| Dataset records |
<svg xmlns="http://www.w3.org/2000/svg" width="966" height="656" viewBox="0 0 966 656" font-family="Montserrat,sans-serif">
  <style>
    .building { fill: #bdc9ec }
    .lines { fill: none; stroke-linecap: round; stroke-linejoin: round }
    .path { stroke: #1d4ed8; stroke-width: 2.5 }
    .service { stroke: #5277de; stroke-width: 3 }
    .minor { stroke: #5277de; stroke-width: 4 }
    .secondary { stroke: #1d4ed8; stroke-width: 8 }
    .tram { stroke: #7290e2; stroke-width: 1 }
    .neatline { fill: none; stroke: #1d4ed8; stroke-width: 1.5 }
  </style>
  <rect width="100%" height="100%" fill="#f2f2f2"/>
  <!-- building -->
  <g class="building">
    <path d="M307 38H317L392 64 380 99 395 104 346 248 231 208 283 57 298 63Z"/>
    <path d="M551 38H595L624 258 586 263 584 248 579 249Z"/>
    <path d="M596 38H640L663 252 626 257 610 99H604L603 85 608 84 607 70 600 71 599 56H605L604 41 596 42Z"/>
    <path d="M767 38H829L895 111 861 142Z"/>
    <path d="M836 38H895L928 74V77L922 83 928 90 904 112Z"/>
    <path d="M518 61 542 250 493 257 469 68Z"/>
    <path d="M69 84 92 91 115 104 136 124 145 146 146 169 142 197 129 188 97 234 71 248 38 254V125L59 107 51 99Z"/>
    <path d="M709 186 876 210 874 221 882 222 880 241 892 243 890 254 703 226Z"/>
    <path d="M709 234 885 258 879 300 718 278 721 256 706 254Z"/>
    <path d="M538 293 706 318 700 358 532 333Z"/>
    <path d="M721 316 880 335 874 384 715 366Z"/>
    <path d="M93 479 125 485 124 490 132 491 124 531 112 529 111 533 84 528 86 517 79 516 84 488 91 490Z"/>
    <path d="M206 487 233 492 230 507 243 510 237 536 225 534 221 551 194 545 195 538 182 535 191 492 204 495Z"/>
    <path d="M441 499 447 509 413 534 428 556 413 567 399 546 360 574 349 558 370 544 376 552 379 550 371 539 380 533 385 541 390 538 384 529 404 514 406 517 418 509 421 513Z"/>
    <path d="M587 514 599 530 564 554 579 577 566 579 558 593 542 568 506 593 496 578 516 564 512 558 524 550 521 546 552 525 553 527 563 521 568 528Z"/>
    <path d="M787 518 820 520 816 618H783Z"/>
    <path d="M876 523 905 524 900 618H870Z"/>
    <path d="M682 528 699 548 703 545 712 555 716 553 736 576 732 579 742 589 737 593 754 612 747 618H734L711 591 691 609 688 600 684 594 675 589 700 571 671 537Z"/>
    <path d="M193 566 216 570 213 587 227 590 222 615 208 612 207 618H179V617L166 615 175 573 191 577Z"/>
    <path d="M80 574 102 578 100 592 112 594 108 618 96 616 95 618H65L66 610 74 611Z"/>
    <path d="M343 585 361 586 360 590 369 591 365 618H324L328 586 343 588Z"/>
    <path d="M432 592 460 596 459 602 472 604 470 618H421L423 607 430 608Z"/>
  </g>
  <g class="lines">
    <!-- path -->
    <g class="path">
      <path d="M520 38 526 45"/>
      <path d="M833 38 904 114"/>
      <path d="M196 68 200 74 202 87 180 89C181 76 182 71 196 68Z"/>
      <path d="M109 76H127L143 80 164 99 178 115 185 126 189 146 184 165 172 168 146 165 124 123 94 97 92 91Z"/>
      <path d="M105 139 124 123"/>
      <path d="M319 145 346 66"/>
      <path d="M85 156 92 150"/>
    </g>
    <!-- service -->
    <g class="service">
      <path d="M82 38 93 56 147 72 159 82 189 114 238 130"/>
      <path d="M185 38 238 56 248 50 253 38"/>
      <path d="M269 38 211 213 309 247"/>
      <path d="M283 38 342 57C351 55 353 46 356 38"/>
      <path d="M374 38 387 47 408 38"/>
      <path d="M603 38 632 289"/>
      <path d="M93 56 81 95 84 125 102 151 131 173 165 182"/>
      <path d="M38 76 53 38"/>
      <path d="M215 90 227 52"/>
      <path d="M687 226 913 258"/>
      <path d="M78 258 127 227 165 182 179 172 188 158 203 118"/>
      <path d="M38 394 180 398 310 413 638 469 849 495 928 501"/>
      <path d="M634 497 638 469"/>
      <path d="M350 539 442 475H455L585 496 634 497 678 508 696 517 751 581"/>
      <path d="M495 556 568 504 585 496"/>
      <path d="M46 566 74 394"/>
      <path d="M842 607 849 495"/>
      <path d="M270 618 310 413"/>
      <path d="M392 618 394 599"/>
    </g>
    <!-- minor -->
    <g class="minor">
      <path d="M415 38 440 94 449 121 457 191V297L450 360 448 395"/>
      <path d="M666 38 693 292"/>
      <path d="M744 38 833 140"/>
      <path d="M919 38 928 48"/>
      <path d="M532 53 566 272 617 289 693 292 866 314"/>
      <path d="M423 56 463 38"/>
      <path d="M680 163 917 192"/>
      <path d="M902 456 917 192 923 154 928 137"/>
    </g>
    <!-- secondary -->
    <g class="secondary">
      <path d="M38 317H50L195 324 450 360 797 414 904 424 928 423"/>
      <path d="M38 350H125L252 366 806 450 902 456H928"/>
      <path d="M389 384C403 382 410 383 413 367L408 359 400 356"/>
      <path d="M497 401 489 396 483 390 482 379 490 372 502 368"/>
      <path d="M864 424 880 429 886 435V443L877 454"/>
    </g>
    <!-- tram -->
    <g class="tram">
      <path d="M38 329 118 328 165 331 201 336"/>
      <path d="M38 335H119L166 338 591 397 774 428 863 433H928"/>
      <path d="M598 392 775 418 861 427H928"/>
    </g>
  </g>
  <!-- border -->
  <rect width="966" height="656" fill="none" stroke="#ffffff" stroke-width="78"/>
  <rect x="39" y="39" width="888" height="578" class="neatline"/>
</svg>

| Task prompt |
Transcribe the entire listing. Leave every word as it is.

| Solution below |
<svg xmlns="http://www.w3.org/2000/svg" width="966" height="656" viewBox="0 0 966 656" font-family="Montserrat,sans-serif">
  <style>
    .building { fill: #bdc9ec }
    .lines { fill: none; stroke-linecap: round; stroke-linejoin: round }
    .path { stroke: #1d4ed8; stroke-width: 2.5 }
    .service { stroke: #5277de; stroke-width: 3 }
    .minor { stroke: #5277de; stroke-width: 4 }
    .secondary { stroke: #1d4ed8; stroke-width: 8 }
    .tram { stroke: #7290e2; stroke-width: 1 }
    .neatline { fill: none; stroke: #1d4ed8; stroke-width: 1.5 }
  </style>
  <rect width="100%" height="100%" fill="#f2f2f2"/>
  <!-- building -->
  <g class="building">
    <path d="M307 38H317L392 64 380 99 395 104 346 248 231 208 283 57 298 63Z"/>
    <path d="M551 38H595L624 258 586 263 584 248 579 249Z"/>
    <path d="M596 38H640L663 252 626 257 610 99H604L603 85 608 84 607 70 600 71 599 56H605L604 41 596 42Z"/>
    <path d="M767 38H829L895 111 861 142Z"/>
    <path d="M836 38H895L928 74V77L922 83 928 90 904 112Z"/>
    <path d="M518 61 542 250 493 257 469 68Z"/>
    <path d="M69 84 92 91 115 104 136 124 145 146 146 169 142 197 129 188 97 234 71 248 38 254V125L59 107 51 99Z"/>
    <path d="M709 186 876 210 874 221 882 222 880 241 892 243 890 254 703 226Z"/>
    <path d="M709 234 885 258 879 300 718 278 721 256 706 254Z"/>
    <path d="M538 293 706 318 700 358 532 333Z"/>
    <path d="M721 316 880 335 874 384 715 366Z"/>
    <path d="M93 479 125 485 124 490 132 491 124 531 112 529 111 533 84 528 86 517 79 516 84 488 91 490Z"/>
    <path d="M206 487 233 492 230 507 243 510 237 536 225 534 221 551 194 545 195 538 182 535 191 492 204 495Z"/>
    <path d="M441 499 447 509 413 534 428 556 413 567 399 546 360 574 349 558 370 544 376 552 379 550 371 539 380 533 385 541 390 538 384 529 404 514 406 517 418 509 421 513Z"/>
    <path d="M587 514 599 530 564 554 579 577 566 579 558 593 542 568 506 593 496 578 516 564 512 558 524 550 521 546 552 525 553 527 563 521 568 528Z"/>
    <path d="M787 518 820 520 816 618H783Z"/>
    <path d="M876 523 905 524 900 618H870Z"/>
    <path d="M682 528 699 548 703 545 712 555 716 553 736 576 732 579 742 589 737 593 754 612 747 618H734L711 591 691 609 688 600 684 594 675 589 700 571 671 537Z"/>
    <path d="M193 566 216 570 213 587 227 590 222 615 208 612 207 618H179V617L166 615 175 573 191 577Z"/>
    <path d="M80 574 102 578 100 592 112 594 108 618 96 616 95 618H65L66 610 74 611Z"/>
    <path d="M343 585 361 586 360 590 369 591 365 618H324L328 586 343 588Z"/>
    <path d="M432 592 460 596 459 602 472 604 470 618H421L423 607 430 608Z"/>
  </g>
  <g class="lines">
    <!-- path -->
    <g class="path">
      <path d="M520 38 526 45"/>
      <path d="M833 38 904 114"/>
      <path d="M196 68 200 74 202 87 180 89C181 76 182 71 196 68Z"/>
      <path d="M109 76H127L143 80 164 99 178 115 185 126 189 146 184 165 172 168 146 165 124 123 94 97 92 91Z"/>
      <path d="M105 139 124 123"/>
      <path d="M319 145 346 66"/>
      <path d="M85 156 92 150"/>
    </g>
    <!-- service -->
    <g class="service">
      <path d="M82 38 93 56 147 72 159 82 189 114 238 130"/>
      <path d="M185 38 238 56 248 50 253 38"/>
      <path d="M269 38 211 213 309 247"/>
      <path d="M283 38 342 57C351 55 353 46 356 38"/>
      <path d="M374 38 387 47 408 38"/>
      <path d="M603 38 632 289"/>
      <path d="M93 56 81 95 84 125 102 151 131 173 165 182"/>
      <path d="M38 76 53 38"/>
      <path d="M215 90 227 52"/>
      <path d="M687 226 913 258"/>
      <path d="M78 258 127 227 165 182 179 172 188 158 203 118"/>
      <path d="M38 394 180 398 310 413 638 469 849 495 928 501"/>
      <path d="M634 497 638 469"/>
      <path d="M350 539 442 475H455L585 496 634 497 678 508 696 517 751 581"/>
      <path d="M495 556 568 504 585 496"/>
      <path d="M46 566 74 394"/>
      <path d="M842 607 849 495"/>
      <path d="M270 618 310 413"/>
      <path d="M392 618 394 599"/>
    </g>
    <!-- minor -->
    <g class="minor">
      <path d="M415 38 440 94 449 121 457 191V297L450 360 448 395"/>
      <path d="M666 38 693 292"/>
      <path d="M744 38 833 140"/>
      <path d="M919 38 928 48"/>
      <path d="M532 53 566 272 617 289 693 292 866 314"/>
      <path d="M423 56 463 38"/>
      <path d="M680 163 917 192"/>
      <path d="M902 456 917 192 923 154 928 137"/>
    </g>
    <!-- secondary -->
    <g class="secondary">
      <path d="M38 317H50L195 324 450 360 797 414 904 424 928 423"/>
      <path d="M38 350H125L252 366 806 450 902 456H928"/>
      <path d="M389 384C403 382 410 383 413 367L408 359 400 356"/>
      <path d="M497 401 489 396 483 390 482 379 490 372 502 368"/>
      <path d="M864 424 880 429 886 435V443L877 454"/>
    </g>
    <!-- tram -->
    <g class="tram">
      <path d="M38 329 118 328 165 331 201 336"/>
      <path d="M38 335H119L166 338 591 397 774 428 863 433H928"/>
      <path d="M598 392 775 418 861 427H928"/>
    </g>
  </g>
  <!-- border -->
  <rect width="966" height="656" fill="none" stroke="#ffffff" stroke-width="78"/>
  <rect x="39" y="39" width="888" height="578" class="neatline"/>
</svg>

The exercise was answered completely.